Alexandre Lima Paixão
O Divã Acústico
A arte de Alexandre Lima Paixão é um território de intersecção. Não se trata de um artista que ocasionalmente reflete sobre a vida; trata-se de um psicanalista, sanitarista e filósofo que usa a tela como um divã. Sua formação multifacetada — da Filosofia pela Unicamp à Psicanálise Clínica e ao bacharelado em Saúde Pública pela USP — não é um currículo extenso, mas sim a metodologia que sustenta sua criação. Para Alexandre, o fazer artístico é um caminho para o acesso ao inconsciente, um processo íntimo e inédito que encontra em Salvador Dalí seu mestre inspirador.



A obra de Alexandre é o ponto de fuga onde a clínica encontra o surrealismo. Herdeiro de uma linhagem que vai de Freud a Dalí, passando pela angústia labiríntica de Kafka, o artista compreende que o inconsciente não tem forma, mas tem ritmo.
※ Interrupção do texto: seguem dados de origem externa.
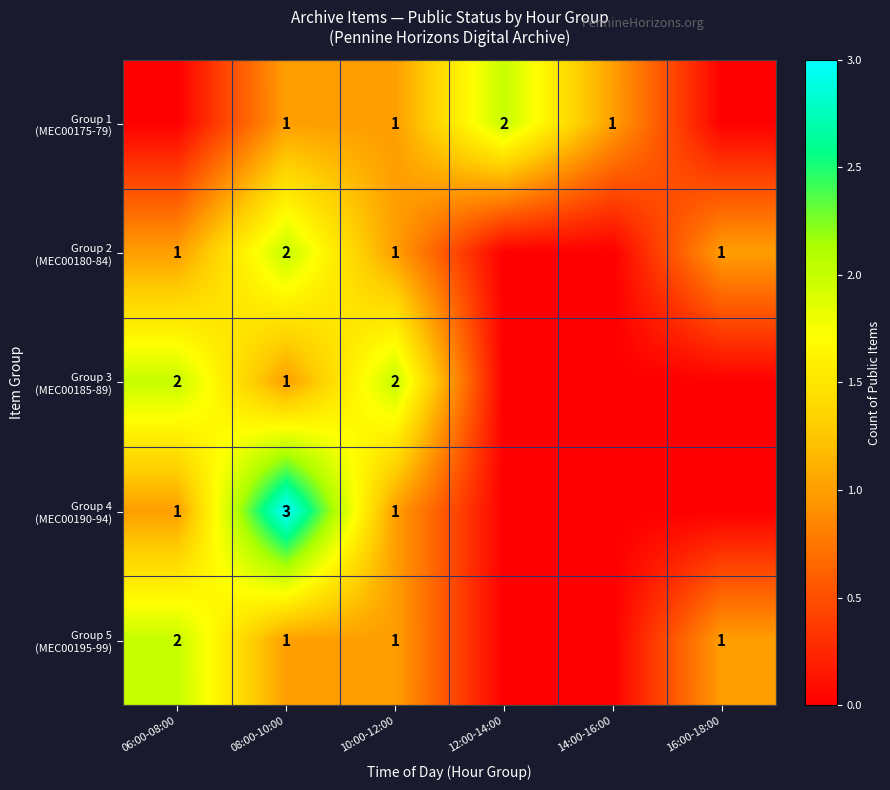

What is the total value across all series at 08:00-10:00?

8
E é esse ritmo — ora compassado, ora frenético — que ele materializa com o grafite e a tinta.
Ao sentar Nietzsche ao piano, Alexandre realiza um ato de justiça poética. Ele nos lembra que o filósofo do "eterno retorno" era também um compositor, o homem que declarou que "sem a música, a vida seria um erro". Na obra, o piano deixa de ser mobiliário para se tornar uma extensão do pensamento. As teclas, sob os dedos do pensador, parecem martelar acordes que não buscam a harmonia, mas a verdade. Há uma gravidade no traço, um claro-escuro que sugere que a música tocada ali não é para os ouvidos, mas para o espírito. Alexandre desenha o som do pensamento dionisíaco: pesado, profundo e inevitável.
Se Nietzsche é a teoria do êxtase, Janis Joplin é a sua encarnação. No contraponto visual criado pelo artista, a "Rainha do Rock and Roll" surge não como ícone pop, mas como uma entidade de pura emoção crua. Alexandre captura o exato momento em que a voz rasga a garganta para se tornar blues. O traço aqui ganha outra volatilidade; é mais solto, mais líquido, talvez influenciado pela imprevisibilidade da aquarela ou pela precisão nervosa do nanquim. Ele pinta o grito. Ao contemplar a obra, é quase possível sentir a textura arenosa de sua voz e a vibração psicodélica que ela emanava. Janis, sob o olhar do psicanalista, é a exposição máxima da vulnerabilidade humana convertida em potência.